NCLAT allows Canara Bank and Indian Bank to take Legal Action against former directors of IL&FS

The National Company Law Appellate Tribunal (NCLAT) has given a green signal to Canara Bank and Indian Bank to take legal action against former directors of IL&FS (Infrastructure Leasing & Financial Services) in order to declare them as wilful defaulters. However, this permission applies only to those directors who were part of the old board, before October 1, 2018. The tribunal has clearly stated that directors who joined the IL&FS board after that date, including professional directors who were reappointed, will continue to be protected from such proceedings.
This decision came in the backdrop of a massive financial crisis that came to light in October 2018, when it was discovered that IL&FS and its group companies had accumulated a staggering debt of around Rs 90,000 crore. This raised serious concerns in the financial sector and led the central government to step in and appoint a new board on October 1, 2018, to take charge of the company. Soon after, on October 15, 2018, NCLAT issued an interim order that put a stay on all legal cases, recovery actions, and proceedings against IL&FS and its subsidiaries. The stay was meant to protect the company, ensure economic stability, and give the new board a chance to manage the crisis.

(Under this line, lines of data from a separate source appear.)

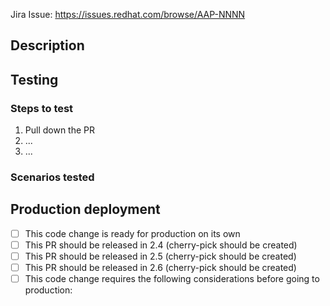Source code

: <!--- Put Jira story/task/bug number in the link below or remove the next line and uncomment one below it. -->
Jira Issue: <https://issues.redhat.com/browse/AAP-NNNN>
<!-- This PR does not need a corresponding Jira item. -->

## Description
<!-- Describe the changes introduced in the PR below, including any relevant motivation, context, and technical/design decisions -->

## Testing
<!-- Describe the testing process in a set of steps, including any relevant env vars, user configuration, etc. If testing is not applicable, remove the steps and add a statement explaining why testing isn't applicable. -->
### Steps to test
1. Pull down the PR
2. ...
3. ...

### Scenarios tested
<!-- Describe the scenarios you've already manually verified, if applicable. -->

## Production deployment
<!-- Check the appropriate box. Document any pre-reqs, co-reqs, secrets, configmaps, etc that need to be considered or prepared ahead of a deployment to production. Include links to any related PRs, e.g. in ansible-wisdom-ops. -->
- [ ] This code change is ready for production on its own
- [ ] This PR should be released in 2.4 (cherry-pick should be created)
- [ ] This PR should be released in 2.5 (cherry-pick should be created)
- [ ] This PR should be released in 2.6 (cherry-pick should be created)
- [ ] This code change requires the following considerations before going to production:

Recently, IL&FS argued that the October 15 order also protected its former directors from legal actions. However, the lawyers for Canara Bank and Indian Bank disagreed and clarified that they had only issued show cause notices to former directors who were responsible during the time of the financial mess. These notices, they said, were part of the process required under the Reserve Bank of India’s guidelines, and should be allowed to proceed. IL&FS responded by saying it had no objection to such action as long as it did not affect the current board members approved by the NCLT.
The NCLAT bench, comprising Chairperson Justice Ashok Bhushan and Member Barun Mitra, agreed with this view and ruled that banks could continue proceedings against the old directors but not against the current or reappointed professional directors. The tribunal recognized that certain directors may have been reappointed after the crisis and should not be held responsible for past decisions.
At the time of the crisis in October 2018, IL&FS had borrowed over Rs 94,000 crore in loans, with about 51% of this amount—roughly Rs 48,000 crore—being taken by just four companies within the IL&FS group: IL&FS itself, IFIN, ITNL, and IEDCL. The crisis led to the complete restructuring of the company’s board, and legal immunity was given to the newly appointed directors so that they could focus on reviving the company without fear of being blamed for past wrongdoings.
This decision by NCLAT strikes a balance between ensuring accountability for those who were in charge when the financial mismanagement occurred and protecting those who are currently working to fix the damage. It allows legal and financial investigations to move forward while safeguarding the recovery efforts led by the new management.